Data shown START

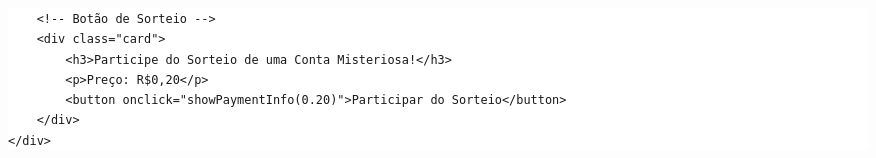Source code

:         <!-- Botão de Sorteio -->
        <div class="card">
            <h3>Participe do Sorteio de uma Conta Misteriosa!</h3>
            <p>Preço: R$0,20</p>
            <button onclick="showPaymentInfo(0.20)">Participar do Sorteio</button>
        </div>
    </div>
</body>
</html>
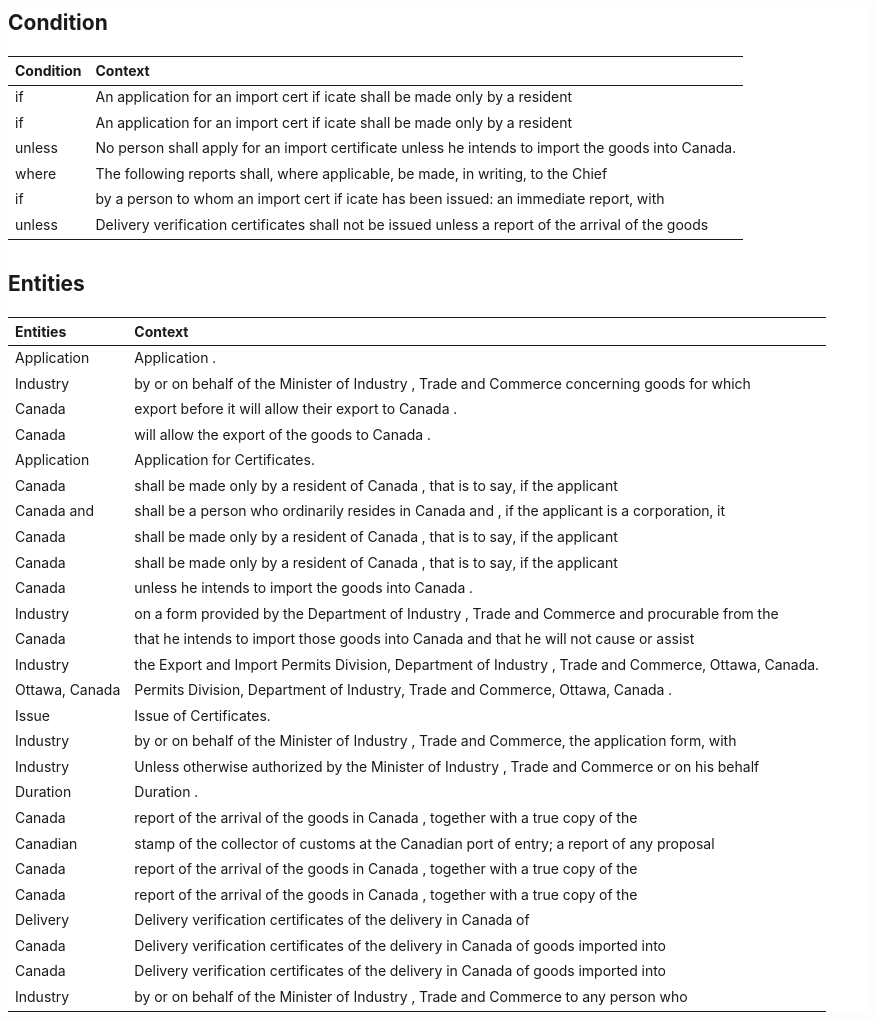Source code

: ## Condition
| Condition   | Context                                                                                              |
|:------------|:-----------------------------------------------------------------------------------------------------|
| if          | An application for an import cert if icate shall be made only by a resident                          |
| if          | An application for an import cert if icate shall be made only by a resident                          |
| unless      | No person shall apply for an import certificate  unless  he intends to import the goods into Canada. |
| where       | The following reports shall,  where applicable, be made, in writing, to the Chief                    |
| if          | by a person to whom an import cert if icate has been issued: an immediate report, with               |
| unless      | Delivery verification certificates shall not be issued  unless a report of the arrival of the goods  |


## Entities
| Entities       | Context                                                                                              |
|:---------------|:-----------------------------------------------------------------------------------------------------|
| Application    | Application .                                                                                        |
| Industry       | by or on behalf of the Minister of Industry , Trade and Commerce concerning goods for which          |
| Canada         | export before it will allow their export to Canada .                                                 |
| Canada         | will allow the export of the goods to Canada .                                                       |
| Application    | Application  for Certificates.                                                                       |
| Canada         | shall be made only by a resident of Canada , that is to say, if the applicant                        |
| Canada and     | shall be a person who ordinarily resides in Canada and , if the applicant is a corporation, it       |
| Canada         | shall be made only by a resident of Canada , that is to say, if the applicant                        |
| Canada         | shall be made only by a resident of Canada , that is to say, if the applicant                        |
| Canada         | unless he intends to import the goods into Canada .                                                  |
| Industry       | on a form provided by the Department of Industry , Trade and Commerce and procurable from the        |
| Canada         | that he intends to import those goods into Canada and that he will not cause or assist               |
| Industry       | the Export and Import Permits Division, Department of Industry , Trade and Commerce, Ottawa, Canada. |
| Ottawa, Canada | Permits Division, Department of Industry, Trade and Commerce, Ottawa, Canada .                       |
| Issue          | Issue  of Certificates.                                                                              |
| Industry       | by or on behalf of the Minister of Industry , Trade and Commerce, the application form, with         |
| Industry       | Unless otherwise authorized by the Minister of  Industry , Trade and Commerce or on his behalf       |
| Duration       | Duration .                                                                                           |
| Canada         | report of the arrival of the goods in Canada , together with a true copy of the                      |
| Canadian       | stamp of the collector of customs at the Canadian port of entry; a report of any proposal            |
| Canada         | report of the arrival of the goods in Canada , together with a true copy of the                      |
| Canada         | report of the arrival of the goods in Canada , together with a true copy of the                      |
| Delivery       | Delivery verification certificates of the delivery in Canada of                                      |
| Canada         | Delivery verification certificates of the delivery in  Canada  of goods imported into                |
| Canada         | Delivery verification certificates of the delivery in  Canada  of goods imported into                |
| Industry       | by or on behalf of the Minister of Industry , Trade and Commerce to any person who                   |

Data shown END
Data shown START

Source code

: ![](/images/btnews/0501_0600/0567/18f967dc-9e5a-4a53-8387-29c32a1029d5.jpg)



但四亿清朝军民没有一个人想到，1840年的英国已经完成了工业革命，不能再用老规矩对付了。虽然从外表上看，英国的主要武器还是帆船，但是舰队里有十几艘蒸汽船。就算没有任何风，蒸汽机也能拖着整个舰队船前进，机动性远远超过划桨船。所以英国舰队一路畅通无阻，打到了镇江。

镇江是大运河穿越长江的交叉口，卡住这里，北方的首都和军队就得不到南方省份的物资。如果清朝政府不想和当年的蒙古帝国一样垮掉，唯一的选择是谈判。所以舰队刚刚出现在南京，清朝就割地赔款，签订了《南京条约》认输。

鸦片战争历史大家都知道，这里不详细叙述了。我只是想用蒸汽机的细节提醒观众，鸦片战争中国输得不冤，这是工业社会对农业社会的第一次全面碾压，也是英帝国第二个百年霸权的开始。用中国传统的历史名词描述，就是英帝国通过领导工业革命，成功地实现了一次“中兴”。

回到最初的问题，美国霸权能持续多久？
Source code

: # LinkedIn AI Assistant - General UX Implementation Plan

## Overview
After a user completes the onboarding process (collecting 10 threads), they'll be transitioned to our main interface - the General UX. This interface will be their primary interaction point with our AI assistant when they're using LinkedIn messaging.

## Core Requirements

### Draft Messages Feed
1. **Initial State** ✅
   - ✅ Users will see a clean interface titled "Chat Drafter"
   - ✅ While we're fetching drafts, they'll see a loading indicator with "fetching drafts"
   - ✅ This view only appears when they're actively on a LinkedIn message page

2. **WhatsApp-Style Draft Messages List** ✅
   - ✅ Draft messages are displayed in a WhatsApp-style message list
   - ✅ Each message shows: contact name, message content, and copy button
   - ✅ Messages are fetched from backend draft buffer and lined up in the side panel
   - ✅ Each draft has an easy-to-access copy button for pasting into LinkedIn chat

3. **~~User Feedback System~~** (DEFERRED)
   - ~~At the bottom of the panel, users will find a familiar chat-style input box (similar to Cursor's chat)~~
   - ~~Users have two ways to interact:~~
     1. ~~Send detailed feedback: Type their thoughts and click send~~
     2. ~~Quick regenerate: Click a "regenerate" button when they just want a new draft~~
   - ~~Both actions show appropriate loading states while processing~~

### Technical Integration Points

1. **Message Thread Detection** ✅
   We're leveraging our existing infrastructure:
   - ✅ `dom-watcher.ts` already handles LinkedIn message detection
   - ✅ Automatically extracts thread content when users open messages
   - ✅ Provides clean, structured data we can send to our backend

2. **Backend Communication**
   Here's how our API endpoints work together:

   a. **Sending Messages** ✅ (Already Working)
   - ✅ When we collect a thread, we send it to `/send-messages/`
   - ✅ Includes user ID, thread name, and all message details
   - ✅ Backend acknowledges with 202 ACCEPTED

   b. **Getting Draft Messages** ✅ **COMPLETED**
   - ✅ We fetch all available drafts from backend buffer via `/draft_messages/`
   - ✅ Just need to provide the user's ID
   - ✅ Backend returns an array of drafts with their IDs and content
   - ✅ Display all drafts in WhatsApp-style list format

Data shown END

Exercise brief ▸
Could you reproduce exactly the lines of the entries above, from the one with "- ✅ Just need to provide the user's ID" through the one with "- ✅ Display", and nothing else?

Expected answer ▸
   - ✅ Just need to provide the user's ID
   - ✅ Backend returns an array of drafts with their IDs and content
   - ✅ Display all drafts in WhatsApp-style list format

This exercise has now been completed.